Prenons l’exemple d’une famille qui votait traditionnellement à droite mais aujourd’hui les mêmes membres de cette famille imaginaire sont divisés, puisque certains sont pour Emmanuel Macron, d’autres pour Marine Le Pen…
Il faut prendre cela comme une clarification. Vous évoquiez le libéralisme, si le libéralisme c’est simplement payer moins d’impôts, on le saurait depuis longtemps, mais il est normal que les gens raisonnent ainsi parce que le mot libéral a été extrêmement galvaudé. Je raisonne en historien des idées politiques et je sais bien que le libéralisme est une philosophie, une théorie, qui a son histoire, ses courants et ses tendances, mais aussi sa conception de l’homme et de la vie, qui est essentiellement individualiste, donnant la priorité à l’économie sur le politique, et concevant la société globale comme un immense marché. Donc, dès que l’on a compris que le libéralisme, le capitalisme libéral, est un fait social total, comme le disait le sociologue Marcel Mauss, évidemment on est amené à se définir d’une manière un peu différente, en fonction de ce libéralisme.

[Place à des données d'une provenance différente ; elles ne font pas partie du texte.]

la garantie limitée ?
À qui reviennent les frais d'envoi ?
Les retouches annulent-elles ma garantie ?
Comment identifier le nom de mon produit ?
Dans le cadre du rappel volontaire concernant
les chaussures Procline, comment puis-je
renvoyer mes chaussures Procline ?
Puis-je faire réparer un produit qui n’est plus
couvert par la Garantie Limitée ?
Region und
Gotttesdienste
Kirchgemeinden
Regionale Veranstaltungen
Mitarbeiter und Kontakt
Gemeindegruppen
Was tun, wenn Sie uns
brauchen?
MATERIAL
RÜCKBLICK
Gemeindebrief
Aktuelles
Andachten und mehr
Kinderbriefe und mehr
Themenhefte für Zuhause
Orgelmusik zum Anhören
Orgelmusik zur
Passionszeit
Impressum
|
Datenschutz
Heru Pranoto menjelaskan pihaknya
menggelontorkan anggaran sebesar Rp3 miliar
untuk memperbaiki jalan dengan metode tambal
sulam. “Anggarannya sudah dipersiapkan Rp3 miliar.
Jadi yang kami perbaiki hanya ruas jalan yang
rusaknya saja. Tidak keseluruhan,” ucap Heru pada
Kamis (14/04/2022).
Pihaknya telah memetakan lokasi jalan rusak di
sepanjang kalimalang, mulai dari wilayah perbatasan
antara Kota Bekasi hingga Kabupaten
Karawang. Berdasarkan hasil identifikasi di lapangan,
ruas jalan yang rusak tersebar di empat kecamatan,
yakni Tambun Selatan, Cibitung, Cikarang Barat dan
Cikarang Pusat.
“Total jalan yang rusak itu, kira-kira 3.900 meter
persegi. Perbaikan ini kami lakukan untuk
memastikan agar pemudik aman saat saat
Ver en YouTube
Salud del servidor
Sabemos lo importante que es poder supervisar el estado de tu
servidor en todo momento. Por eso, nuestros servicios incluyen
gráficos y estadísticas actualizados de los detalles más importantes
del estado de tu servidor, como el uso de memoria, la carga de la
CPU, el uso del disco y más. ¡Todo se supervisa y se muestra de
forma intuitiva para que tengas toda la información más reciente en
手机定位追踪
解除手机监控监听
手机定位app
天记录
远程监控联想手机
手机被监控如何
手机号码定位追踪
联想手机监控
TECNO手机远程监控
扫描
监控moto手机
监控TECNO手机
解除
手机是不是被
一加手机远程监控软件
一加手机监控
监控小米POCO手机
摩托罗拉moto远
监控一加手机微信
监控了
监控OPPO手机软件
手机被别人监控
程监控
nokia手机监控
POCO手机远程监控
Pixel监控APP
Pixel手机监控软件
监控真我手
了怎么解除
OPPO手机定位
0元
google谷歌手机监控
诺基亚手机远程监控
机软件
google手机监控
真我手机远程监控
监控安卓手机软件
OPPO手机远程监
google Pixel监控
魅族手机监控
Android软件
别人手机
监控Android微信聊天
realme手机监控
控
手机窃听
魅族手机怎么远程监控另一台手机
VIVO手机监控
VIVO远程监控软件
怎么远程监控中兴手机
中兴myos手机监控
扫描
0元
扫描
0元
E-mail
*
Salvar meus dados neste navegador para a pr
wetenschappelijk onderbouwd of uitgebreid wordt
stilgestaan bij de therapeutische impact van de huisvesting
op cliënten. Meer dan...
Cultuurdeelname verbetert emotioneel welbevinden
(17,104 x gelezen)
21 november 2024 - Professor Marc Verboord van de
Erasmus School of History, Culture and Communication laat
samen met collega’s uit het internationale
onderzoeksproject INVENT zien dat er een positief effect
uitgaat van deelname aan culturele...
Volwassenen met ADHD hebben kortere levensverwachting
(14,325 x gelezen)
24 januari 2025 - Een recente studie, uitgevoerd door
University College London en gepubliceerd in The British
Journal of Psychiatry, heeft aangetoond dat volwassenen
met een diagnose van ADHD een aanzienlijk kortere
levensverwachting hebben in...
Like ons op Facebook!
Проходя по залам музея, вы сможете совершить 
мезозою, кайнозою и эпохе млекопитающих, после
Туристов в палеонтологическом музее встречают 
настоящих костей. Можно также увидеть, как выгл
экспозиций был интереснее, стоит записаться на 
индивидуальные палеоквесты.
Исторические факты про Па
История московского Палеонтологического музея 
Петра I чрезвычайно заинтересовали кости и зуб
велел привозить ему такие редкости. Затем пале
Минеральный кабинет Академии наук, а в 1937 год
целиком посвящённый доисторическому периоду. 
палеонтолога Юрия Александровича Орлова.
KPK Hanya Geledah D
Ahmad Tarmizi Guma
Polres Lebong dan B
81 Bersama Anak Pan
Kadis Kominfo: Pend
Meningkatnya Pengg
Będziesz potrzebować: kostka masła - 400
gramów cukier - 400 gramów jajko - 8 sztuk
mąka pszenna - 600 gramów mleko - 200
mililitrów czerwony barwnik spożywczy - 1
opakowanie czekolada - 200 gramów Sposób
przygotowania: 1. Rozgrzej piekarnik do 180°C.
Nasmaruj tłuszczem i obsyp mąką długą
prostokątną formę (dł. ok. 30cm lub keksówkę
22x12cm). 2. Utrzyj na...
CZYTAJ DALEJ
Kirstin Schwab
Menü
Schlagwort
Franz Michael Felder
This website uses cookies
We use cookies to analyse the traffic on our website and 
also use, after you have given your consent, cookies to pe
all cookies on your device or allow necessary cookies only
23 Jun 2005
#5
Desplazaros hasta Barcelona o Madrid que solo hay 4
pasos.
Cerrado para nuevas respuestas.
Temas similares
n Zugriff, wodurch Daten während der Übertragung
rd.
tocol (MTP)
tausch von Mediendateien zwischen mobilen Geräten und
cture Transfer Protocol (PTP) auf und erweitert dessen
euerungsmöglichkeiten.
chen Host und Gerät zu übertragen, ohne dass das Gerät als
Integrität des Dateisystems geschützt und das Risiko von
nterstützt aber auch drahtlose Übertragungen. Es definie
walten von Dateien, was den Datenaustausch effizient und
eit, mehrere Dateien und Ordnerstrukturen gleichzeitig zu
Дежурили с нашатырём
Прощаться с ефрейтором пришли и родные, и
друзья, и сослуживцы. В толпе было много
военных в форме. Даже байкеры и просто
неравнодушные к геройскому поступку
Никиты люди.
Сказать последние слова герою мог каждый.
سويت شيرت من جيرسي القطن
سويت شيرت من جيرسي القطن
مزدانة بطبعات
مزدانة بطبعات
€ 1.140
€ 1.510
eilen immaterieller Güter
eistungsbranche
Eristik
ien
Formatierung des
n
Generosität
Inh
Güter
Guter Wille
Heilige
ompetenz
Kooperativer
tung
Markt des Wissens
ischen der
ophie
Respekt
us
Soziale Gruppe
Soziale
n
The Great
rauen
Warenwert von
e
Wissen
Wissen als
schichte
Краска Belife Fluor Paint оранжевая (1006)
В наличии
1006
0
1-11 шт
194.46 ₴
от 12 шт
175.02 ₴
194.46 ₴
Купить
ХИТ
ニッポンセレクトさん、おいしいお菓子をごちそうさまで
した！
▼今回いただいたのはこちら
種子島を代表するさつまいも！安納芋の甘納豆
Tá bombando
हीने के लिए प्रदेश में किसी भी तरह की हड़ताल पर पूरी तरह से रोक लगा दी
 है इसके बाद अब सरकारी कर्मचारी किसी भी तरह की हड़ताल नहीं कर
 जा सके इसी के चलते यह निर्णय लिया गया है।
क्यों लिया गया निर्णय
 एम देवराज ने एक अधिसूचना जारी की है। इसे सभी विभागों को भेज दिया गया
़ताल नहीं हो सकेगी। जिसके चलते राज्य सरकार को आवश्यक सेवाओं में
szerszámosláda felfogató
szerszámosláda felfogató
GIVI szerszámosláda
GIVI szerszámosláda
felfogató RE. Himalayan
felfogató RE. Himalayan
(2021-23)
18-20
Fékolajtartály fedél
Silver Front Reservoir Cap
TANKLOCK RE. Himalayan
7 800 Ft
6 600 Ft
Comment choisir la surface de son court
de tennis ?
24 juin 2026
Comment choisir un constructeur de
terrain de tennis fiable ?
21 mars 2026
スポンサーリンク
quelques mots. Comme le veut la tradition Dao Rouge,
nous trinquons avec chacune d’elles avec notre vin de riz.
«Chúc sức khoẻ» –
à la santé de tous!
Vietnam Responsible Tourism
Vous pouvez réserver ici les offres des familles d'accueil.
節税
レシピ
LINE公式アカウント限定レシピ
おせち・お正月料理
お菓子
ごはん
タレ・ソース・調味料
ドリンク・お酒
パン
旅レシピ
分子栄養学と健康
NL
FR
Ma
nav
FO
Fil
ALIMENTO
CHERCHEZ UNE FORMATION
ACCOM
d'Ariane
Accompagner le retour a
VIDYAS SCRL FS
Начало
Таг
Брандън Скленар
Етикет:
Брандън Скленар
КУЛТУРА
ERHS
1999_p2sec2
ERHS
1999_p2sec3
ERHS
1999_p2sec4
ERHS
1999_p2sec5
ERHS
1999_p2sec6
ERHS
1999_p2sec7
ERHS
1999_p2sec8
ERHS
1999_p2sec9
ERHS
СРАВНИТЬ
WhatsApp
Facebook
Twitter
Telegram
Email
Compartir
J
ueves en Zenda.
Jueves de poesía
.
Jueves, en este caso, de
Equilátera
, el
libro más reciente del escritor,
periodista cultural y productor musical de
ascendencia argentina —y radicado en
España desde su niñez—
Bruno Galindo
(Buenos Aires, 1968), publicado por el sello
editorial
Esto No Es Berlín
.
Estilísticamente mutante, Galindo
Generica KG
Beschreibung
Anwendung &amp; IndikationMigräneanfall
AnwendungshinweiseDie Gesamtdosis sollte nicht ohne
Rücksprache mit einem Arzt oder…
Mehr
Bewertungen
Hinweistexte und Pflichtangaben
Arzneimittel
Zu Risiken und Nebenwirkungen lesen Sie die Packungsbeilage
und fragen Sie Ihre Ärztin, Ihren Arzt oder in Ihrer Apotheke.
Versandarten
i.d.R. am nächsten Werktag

Aujourd’hui, on parle beaucoup du clivage entre les mondialistes et les souverainistes : qu’en pensez-vous ?
C’est une façon de définir le nouveau clivage. Quand vous parlez de mondialistes, on reste un peu dans l’abstraction, même si on comprend bien ce que cela signifie. Je serais plutôt tenté de définir cela d’une façon sociologique, il y a d’un côté l’oligarchie d’essence bourgeoise et libérale, autour d’Emmanuel Macron, et les classes populaires et la fraction des classes moyennes qui est aujourd’hui en voie de disparition. Mais cela revient un peu au même car l’oligarchie est une oligarchie transnationale, mondialiste si vous voulez, qui ne croit pas aux frontières ou à la personnalité des peuples et des cultures. Par ailleurs, il y a les classes populaires, qui sont de quelque part, elles ne sont pas de n’importe où, en France sont surtout dans la France périphérique, elles sont enracinées à leur manière, ce qui ne veut pas dire qu’elles ne bougent jamais, mais elles s’appréhendent comme porteuses d’une histoire, d’une culture ou des paysages. C’est tout à fait opposé à la nouvelle classe de l’oligarchie qui résonne comme si elle était détachée de tout enracinement. C’est une oligarchie hors-sol.